Anyway. I don't want to seem so intellectually dense that I dismiss all archetypes out of hand. I know an Electra complex when I see one -- like, for instance, in the most famous literary example of the 20th century, Sylvia Plath's poem "Daddy," helpfully provided by Flanagan in her essay -- but you can already see Flanagan sneaking off into the woods, with her knapsack filled with the Greeks and her psychoanalytic texts, to get up to no good.

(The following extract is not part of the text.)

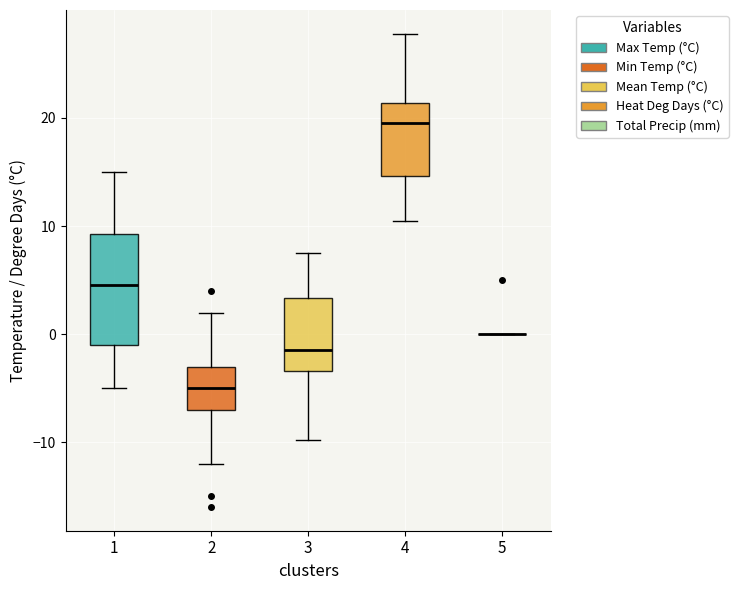

Where is the upper edge of the box at x = 2 on the y-axis? The values are not printed on the chart, so give them approximately, as read against the axis.

-3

First she lays the groundwork: According to her, family life is designed to "contain both romances" -- that of their parents' love for each other, and the father's love for his daughter -- and for a young girl, "If your father thinks you're enchanting, but he's put your mother out to pasture -- well, that's just disturbing." Then she goes in for the kill: "The real sorrow of young Ireland's life is not that she has a father with an ugly temper; it's that the circle has been broken." And, in an echo of her famous line that "when a mother works, something is lost," Flanagan says that because of her parents' divorce, Ireland is bereft of any models on which to build her "own dream of marriage and enduring love": "Her own home -- that contested piece of property, subject to her father's mood and her mother's caprice --can offer her nothing."

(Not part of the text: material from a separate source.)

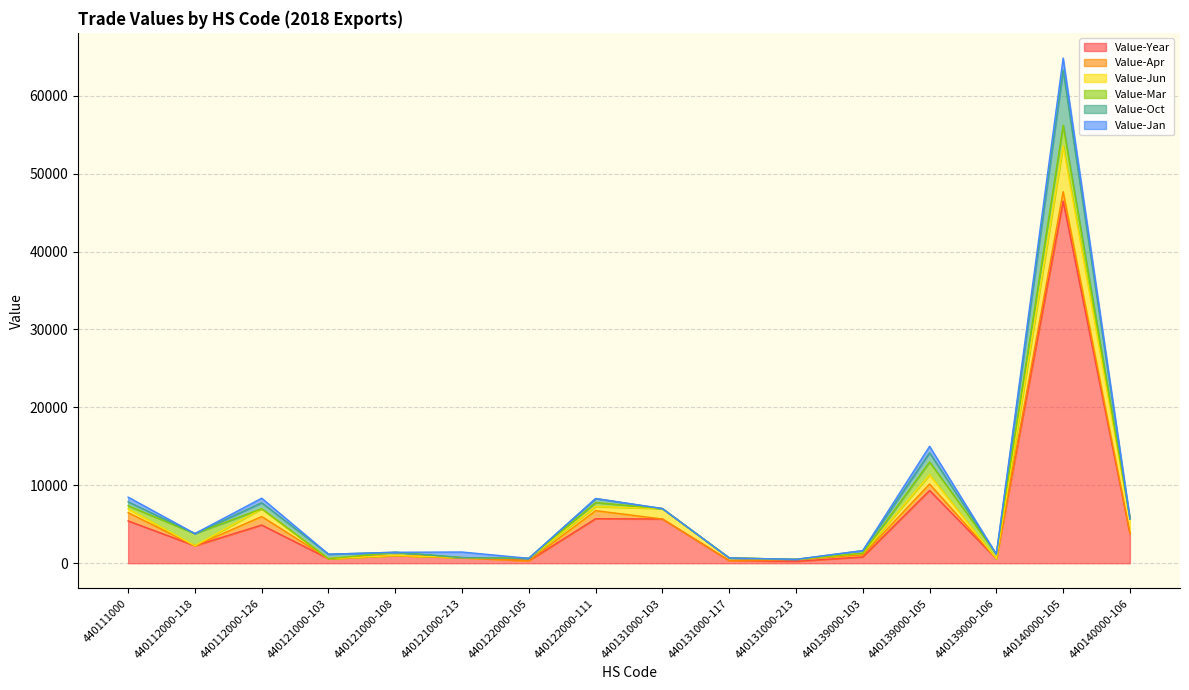

What is the maximum value shown in the chart?

46466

Got that? Nothing. Well, except for the example that comes from not living in a home in which her allegedly raging father and allegedly capricious mother go at each other every day but also limit their own erotic relationships to each other, for her own sake, perhaps shackling her with an additional burden of guilt. Or perhaps the confidence to stand up to people who call you ugly names. But whatever. I’ve obviously got no insight into the past and present lives of Kim, Alec and Ireland, and it doesn’t sound like divorce has worked out well for them either. But there are certainly situations when divorce is exactly the thing to do when both mothers and fathers are thinking of the best interests of their child. It's absurd and cruel to hide behind ill-fitting archetypes of allegedly universal father-daughter love when one could simply give the specific girl in front of you what she needs.